Everyone I talked to raved about the Dockyards, but I found it rather underwhelming. The shops didn’t interest me and I didn’t feel like ducking into a museum on a fine day. Maybe if the cruise ships had been in it would’ve seemed lively, but the whole place struck me as empty and kind of sad. A ferry boat to Hamilton was leaving shortly so I sat down for some fish chowder (it came with sherry pepper sauce and also a jar of black rum you can spoon into your chowder) and decent calamari.
Of course, it rained most of the 20 minutes I was on the ferry. I took two ferry rides while on the island and it rained both times. So much for the great photos, I guess.
Dodging the rain drops, I checked out the Botanical Gardens, where a
crazy guy started yelling at me for my skin colour, and wandered around the
floral displays and towering palms and ficus trees. I had hoped
to make it up to
Tucker’s Point, but I got caught in another deluge and had to park my moped and
myself in a covered bus shelter for a half hour to wait it out.

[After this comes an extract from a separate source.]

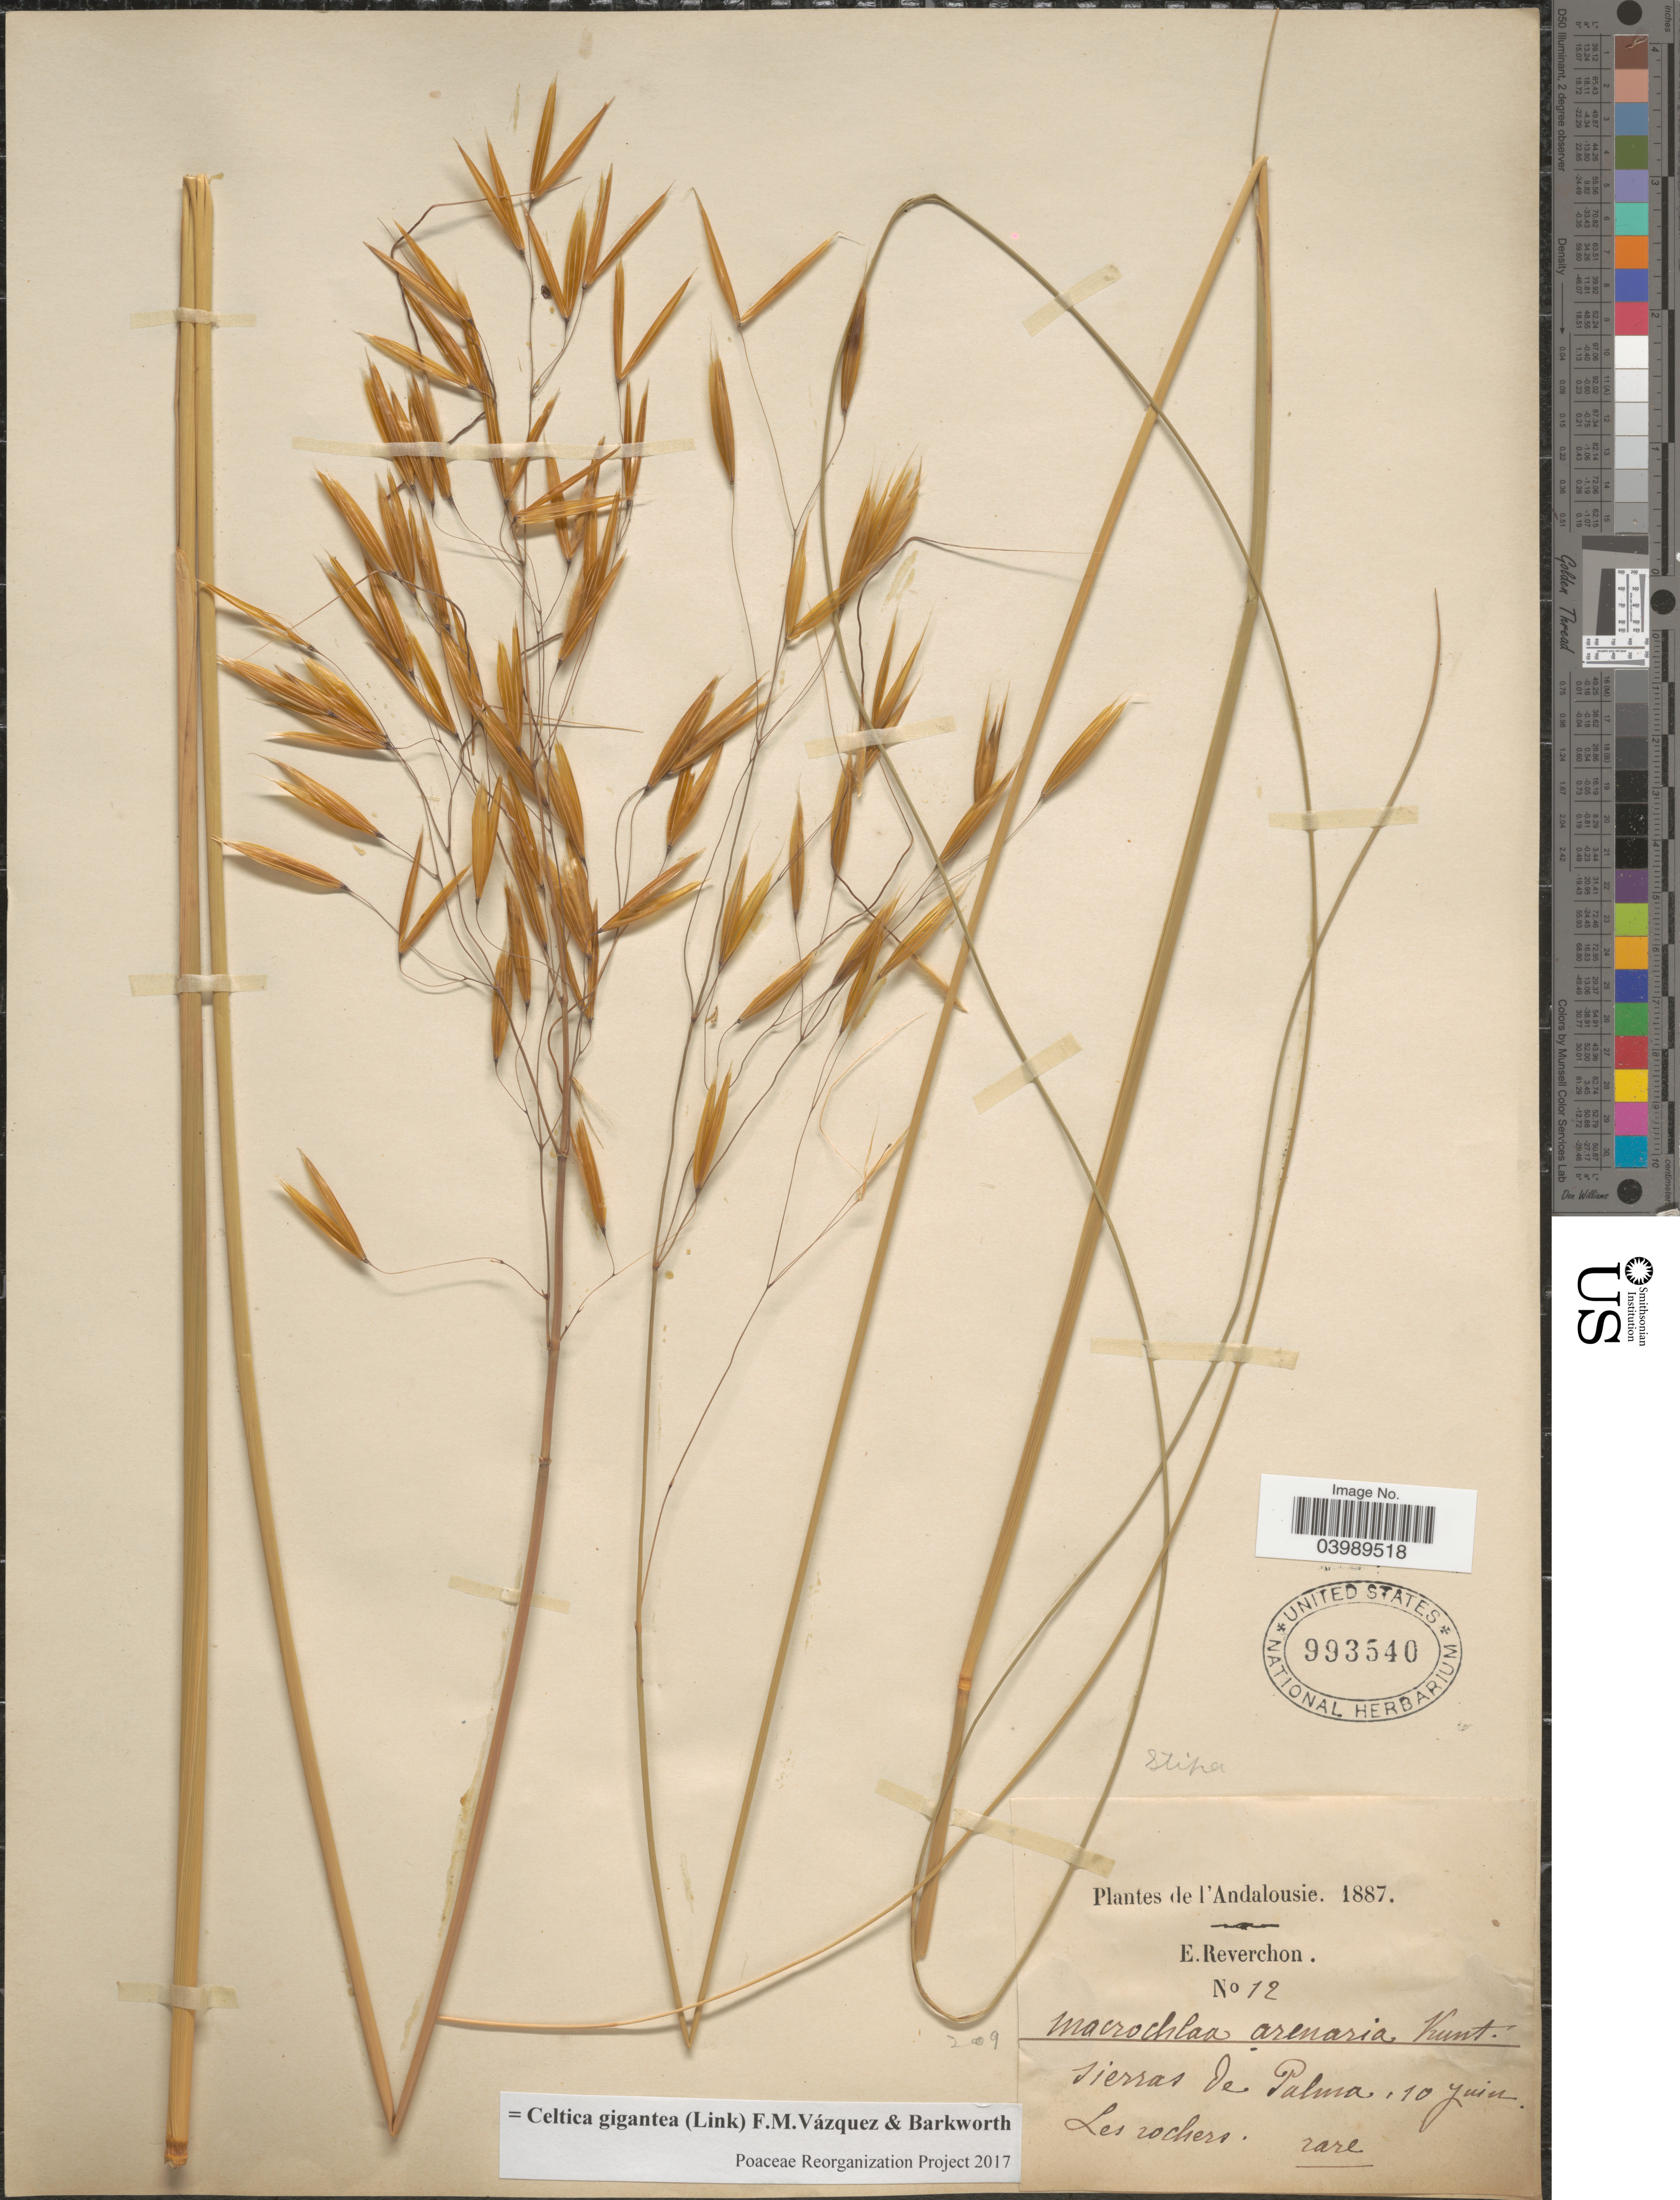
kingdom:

The rest of the day was glorious and sunny, so no harm done. The ride back to the Fairmont was glorious; sunny beaches and rocky coasts and cute shops and more brightly-painted blue, green, pink and yellow homes and forest-covered roads and the damp, sweet smell of flowers and rich soil after a rain.
And then came dinner at the Waterlot Inn down on the wharf at the Fairmont. Wow. I had a three-steak tasting menu, with fabulous USDA prime, a tender filet and a wagyu beef. Each was only two or three ounces and it costs $60 but it was utterly delicious; the best steaks I’ve ever had. You could just say the word “knife” and they cut themselves, they were so tender.
A fabulous wine list, tremendous service, a beautiful set of rooms in an old house and, for dessert, sticky toffee pudding with vanilla ice cream that was four thousand degrees beyond decadent.
About as great a day on the road as I can remember in a long time.